Exercise directions: Nothing but the records, transcribed verbatim and stripped of images, should appear in the answer.

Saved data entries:

┏━━

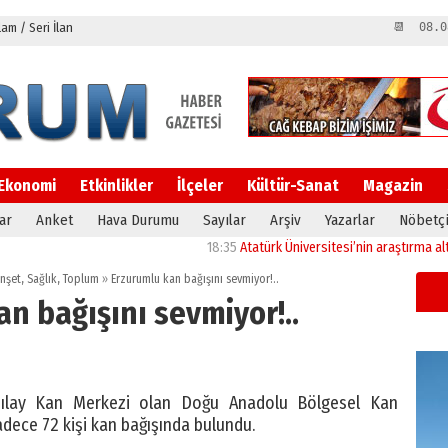
m / Seri İlan
📆 08.0
Ekonomi
Etkinlikler
İlçeler
Kültür-Sanat
Magazin
ar
Anket
Hava Durumu
Sayılar
Arşiv
Yazarlar
Nöbetçi
18:35
Atatürk Üniversitesi’nin araştırma altyapısı
nşet
,
Sağlık
,
Toplum
»
Erzurumlu kan bağışını sevmiyor!..
n bağışını sevmiyor!..
zılay Kan Merkezi olan Doğu Anadolu Bölgesel Kan
adece 72 kişi kan bağışında bulundu.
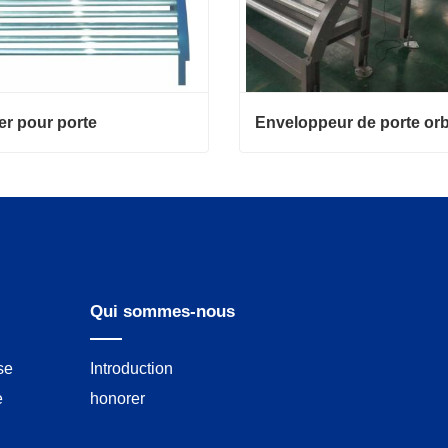
r pour porte
Enveloppeur de porte orb
 pour porte
Enveloppeur de porte orbita
ter maintenant
Contacter maintenant
Qui sommes-nous
se
Introduction
e
honorer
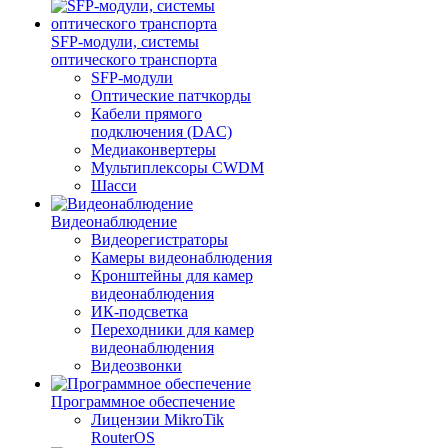
SFP-модули, системы
оптического транспорта
SFP-модули
Оптические патчкорды
Кабели прямого
подключения (DAC)
Медиаконвертеры
Мультиплексоры CWDM
Шасси
Видеонаблюдение
Видеорегистраторы
Камеры видеонаблюдения
Кронштейны для камер
видеонаблюдения
ИК-подсветка
Переходники для камер
видеонаблюдения
Видеозвонки
Программное обеспечение
Лицензии MikroTik
RouterOS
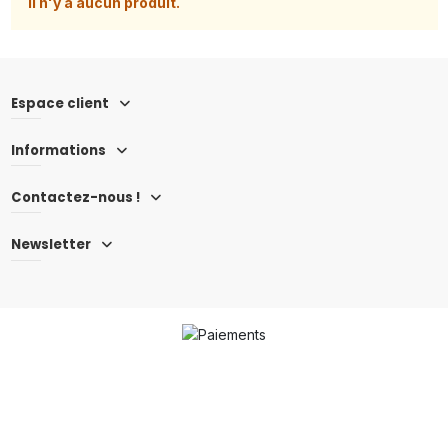
Il n'y a aucun produit.
Espace client
Informations
Contactez-nous !
Newsletter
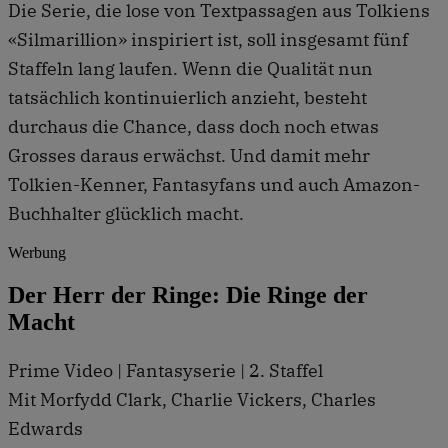
Die Serie, die lose von Textpassagen aus Tolkiens
«Silmarillion» inspiriert ist, soll insgesamt fünf
Staffeln lang laufen. Wenn die Qualität nun
tatsächlich kontinuierlich anzieht, besteht
durchaus die Chance, dass doch noch etwas
Grosses daraus erwächst. Und damit mehr
Tolkien-Kenner, Fantasyfans und auch Amazon-
Buchhalter glücklich macht.
Werbung
Der Herr der Ringe: Die Ringe der
Macht
Prime Video | Fantasyserie | 2. Staffel
Mit Morfydd Clark, Charlie Vickers, Charles
Edwards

┗━━

Answer box:
m / Seri İlan
📆 08.0
Ekonomi
Etkinlikler
İlçeler
Kültür-Sanat
Magazin
ar
Anket
Hava Durumu
Sayılar
Arşiv
Yazarlar
Nöbetçi
18:35
Atatürk Üniversitesi’nin araştırma altyapısı
nşet
,
Sağlık
,
Toplum
»
Erzurumlu kan bağışını sevmiyor!..
n bağışını sevmiyor!..
zılay Kan Merkezi olan Doğu Anadolu Bölgesel Kan
adece 72 kişi kan bağışında bulundu.
r pour porte
Enveloppeur de porte orb
 pour porte
Enveloppeur de porte orbita
ter maintenant
Contacter maintenant
Qui sommes-nous
se
Introduction
e
honorer
SFP-модули, системы
оптического транспорта
SFP-модули
Оптические патчкорды
Кабели прямого
подключения (DAC)
Медиаконвертеры
Мультиплексоры CWDM
Шасси
Видеонаблюдение
Видеорегистраторы
Камеры видеонаблюдения
Кронштейны для камер
видеонаблюдения
ИК-подсветка
Переходники для камер
видеонаблюдения
Видеозвонки
Программное обеспечение
Лицензии MikroTik
RouterOS
Il n'y a aucun produit.
Espace client
Informations
Contactez-nous !
Newsletter
Die Serie, die lose von Textpassagen aus Tolkiens
«Silmarillion» inspiriert ist, soll insgesamt fünf
Staffeln lang laufen. Wenn die Qualität nun
tatsächlich kontinuierlich anzieht, besteht
durchaus die Chance, dass doch noch etwas
Grosses daraus erwächst. Und damit mehr
Tolkien-Kenner, Fantasyfans und auch Amazon-
Buchhalter glücklich macht.
Werbung
Der Herr der Ringe: Die Ringe der
Macht
Prime Video | Fantasyserie | 2. Staffel
Mit Morfydd Clark, Charlie Vickers, Charles
Edwards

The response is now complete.